LanLens matches in this order:
- existing linked i-doit object ID
- manually stored i-doit SYSID
- configured external reference /
cmdb_id - exact MAC address
- IP address, hostname or exact object title
If matches are ambiguous, set a stable cmdb_id, store the i-doit SYSID on the LanLens device, or link the object explicitly before syncing again. With the default match-only policy, unmatched devices are skipped and logged as match_required; LanLens does not create a new i-doit object unless create-missing is explicitly enabled.

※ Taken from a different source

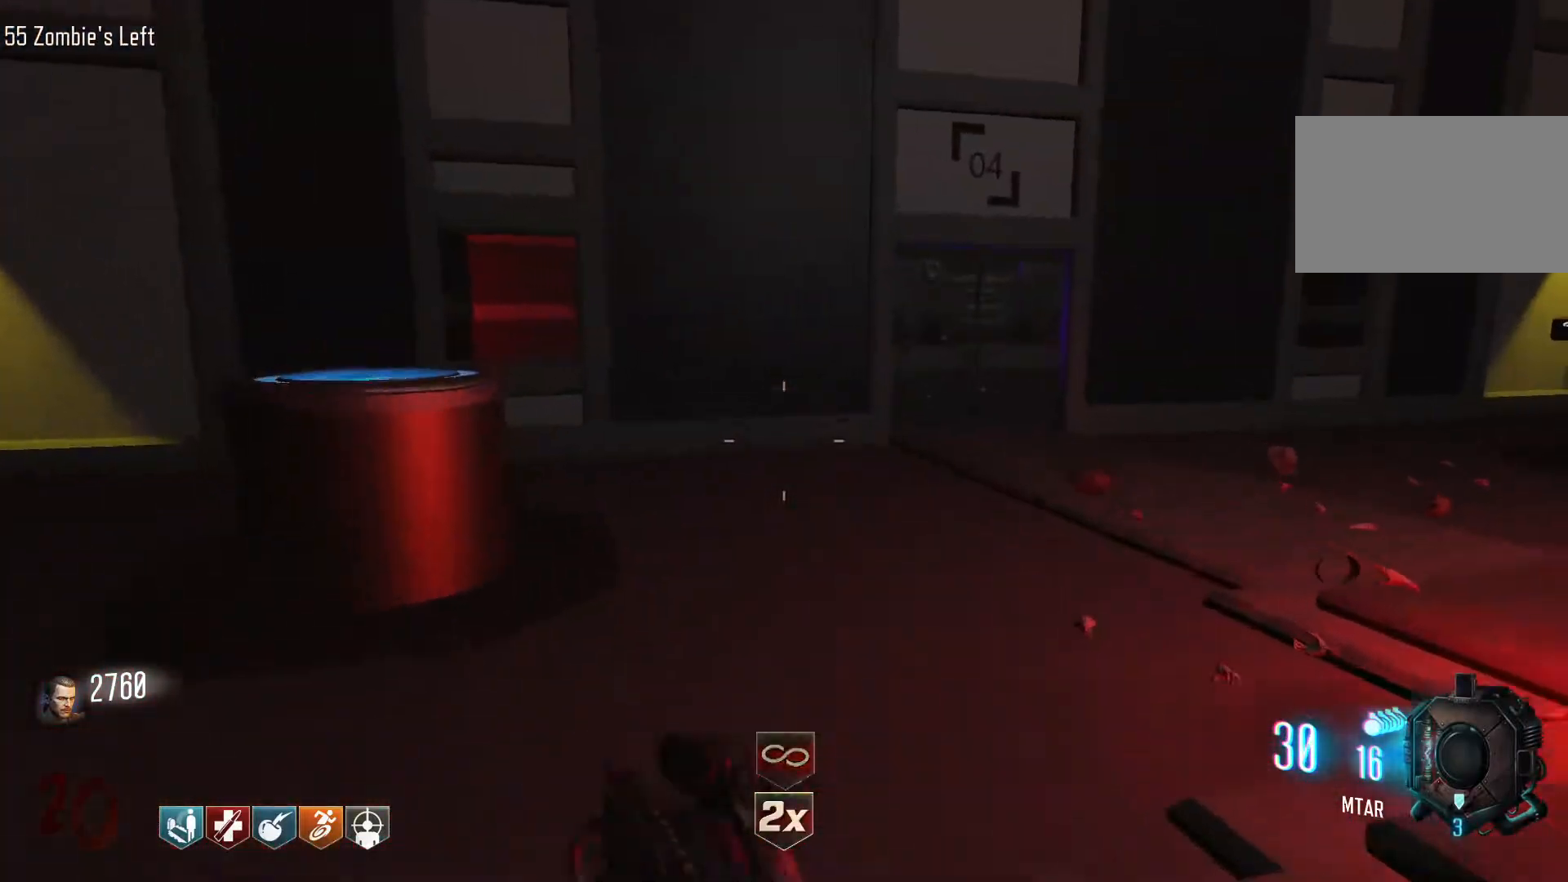
{"keys": ["a"], "mouse": ["left"], "events": [[184, "a", "up"], [234, "a", "down"], [234, "w", "up"], [417, "mouse_left", "down"]]}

If a manually stored SYSID still produces i-doit sync skipped; no confident existing object match and create policy is match-only, enable Settings → Features → Debug tools, open Settings → Debug, filter Topic to i-doit and search for the SYSID, CMDB ID or hostname. The log details include identity_match with the search values, candidate count, best candidate and final result. This helps distinguish "i-doit returned no object for this SYSID" from "LanLens found a candidate but did not trust it enough".
Some i-doit tenants store the operator-facing SYSID in C__CATG__ACCOUNTING.inventory_no together with a CMDB ID, for example:
SYSID_EXAMPLE_0001
DEV-0001
LanLens treats each line as an exact identity value, so either the SYSID or the CMDB ID can match the same existing object without forcing object creation. If the i-doit JSON-RPC tenant does not support direct SYSID or category filters, LanLens falls back to a bounded object-list scan and links only after it verifies the object's real SYSID or Accounting/Inventory value.
Yes. If switches are configured under Settings → Network → SNMP switch topology and polled successfully, LanLens can map a device MAC address to the switch, interface and VLAN where it was learned. The reviewed i-doit CSV export then includes this context as additional columns.
This is especially useful when hostname, DHCP address or stale object IDs are unreliable. Switch-port identity is not perfect, but it is a stronger reconciliation signal than IP address alone in segmented networks.
LanLens cannot reach i-doit from the container/host. Check:
- DNS resolution from the LanLens container
- firewall/proxy rules
- TLS interception/certificates
- whether the i-doit URL is reachable from the Docker host
-
idoit_timeout_secondsif the instance is slow
LanLens stores the i-doit API key and Basic Auth password as secret settings and does not return them in clear text to the frontend. Leave password/API-key fields empty to keep existing stored values.